И в самом деле, как? Я не писал ничего уже два дня, потому что читаю Оснат Нагари и хочу писать как она. Как то, что прочел этой ночью, про полотняные лабиринты… Стоп. Я ведь это не читал.

«Хочешь знать, как колонка? – пишу я Шехтеру, разозленный. – Она – никак, потому что я не пишу. А не пишу, потому что не сплю, и эта твоя дура тоже не спит, и не ест, и не срет».

– Правда не срет, совсем? – Шехтер озабочен.

Я иду в ванную, туда, где стоит ее туалет, и рассматриваю наполнитель – он идеально чист.
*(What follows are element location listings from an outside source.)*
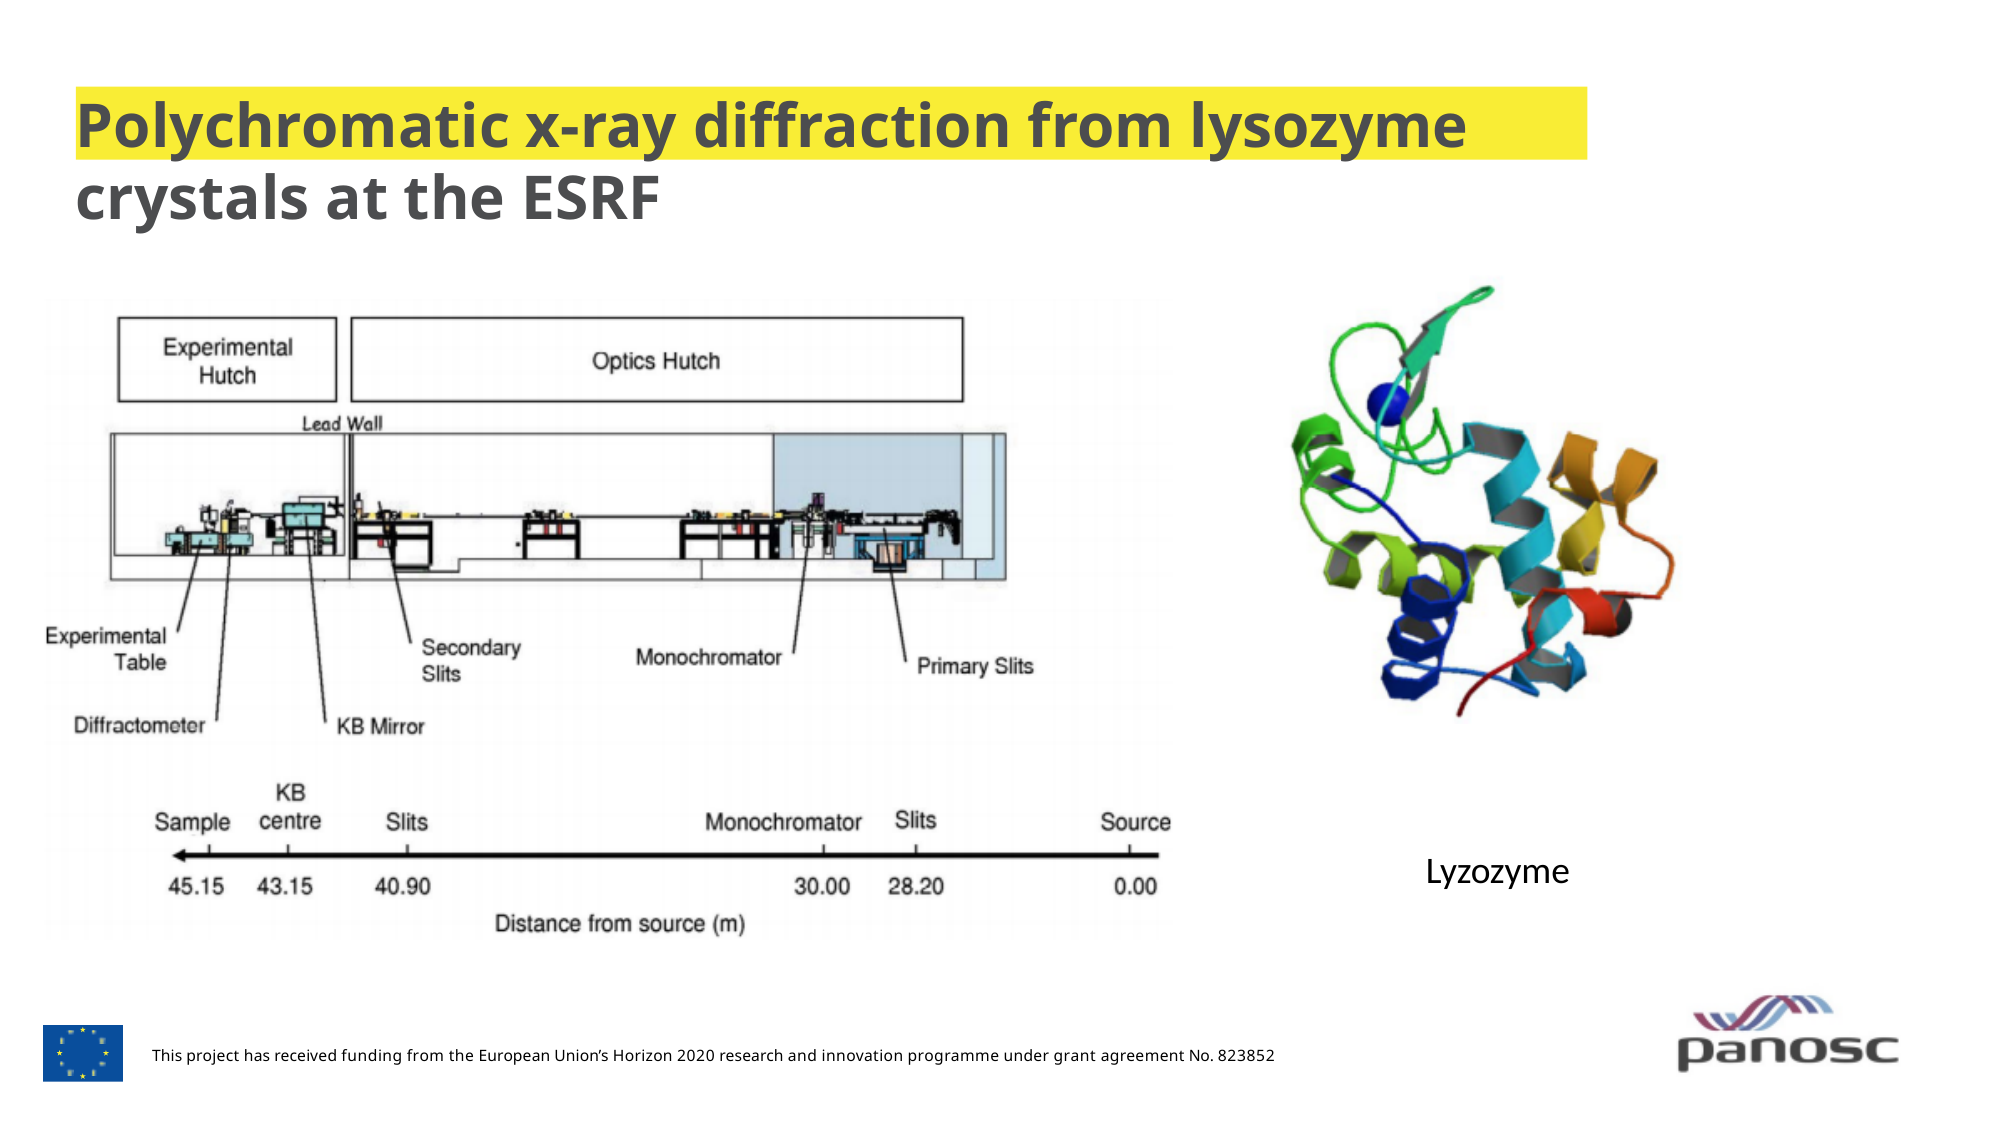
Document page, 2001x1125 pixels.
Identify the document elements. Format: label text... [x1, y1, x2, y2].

picture [37, 299, 1184, 940]
picture [1, 947, 1999, 1125]
text_box Lyzozyme [1411, 839, 1594, 899]
text_box Polychromatic x-ray diffraction from lysozyme crystals at the ESRF [75, 86, 1588, 160]
picture [1262, 274, 1691, 724]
Я разгребаю его – все стерильно. И тут я замечаю, что на сложенном на стуле полотенце что-то темнеет. Это три черные какашки, твердые, как метеорит. Теперь я вспоминаю о странном запахе мокрой фанеры, которым несло от стола.
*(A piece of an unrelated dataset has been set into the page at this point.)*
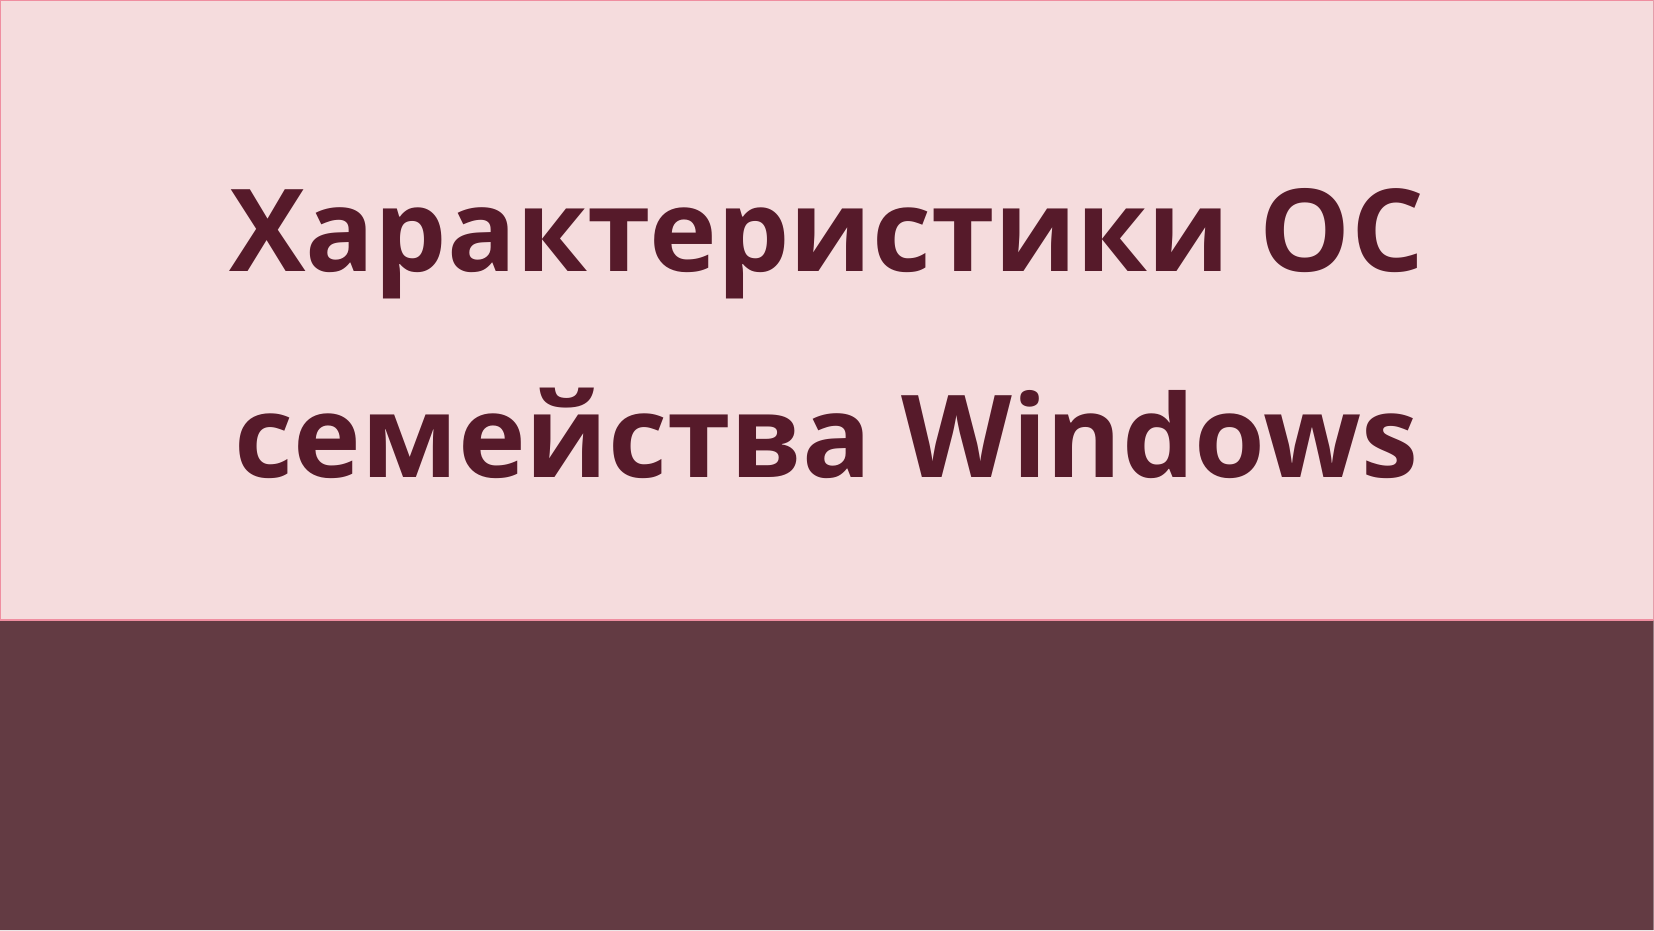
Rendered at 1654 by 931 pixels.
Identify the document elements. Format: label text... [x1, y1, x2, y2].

title Характеристики ОС семейства Windows [59, 99, 1595, 490]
– Шехтер! Шехтер, мать твою! Ау!

Шехтер молчит, делает вид, что отошел от компьютера, но я чувствую, что он видит мой вопль. Одновременно с этим я чувствую, как в нем созрело некое твердое намерение, и как в далеком парижском дьюти-фри, покачнулась и заскользила ко мне бутылка дорогого коньяка. Она медленно приближается, я даже вижу вензеля на этикетке с названием, которое всегда оставляло меня равнодушным.

Я закрываю окошко чата.

…Днем она спит. К вечеру становится взвинченной и ломкой, как музыка Стравинского. А по ночам она разрушает. Каждое утро – новые руины. Вчера я нашел низверженную фигурку Афродиты в раковине с отбитым носом. Опрокинута полка с дисками, расцарапано кресло, с комода сброшены все фотографии в рамках. Мне тяжело сообщать все это Шехтеру, потому что после каждого такого разговора бутылка коньяка начинает двигаться в мою сторону. Она все больше, скоро будет величиной с бочку.

– Шехтер! Эта сволочь гадит в ящики.

– Ужасно, – сочувствует он. – Протри «Экономикой», запах исчезнет.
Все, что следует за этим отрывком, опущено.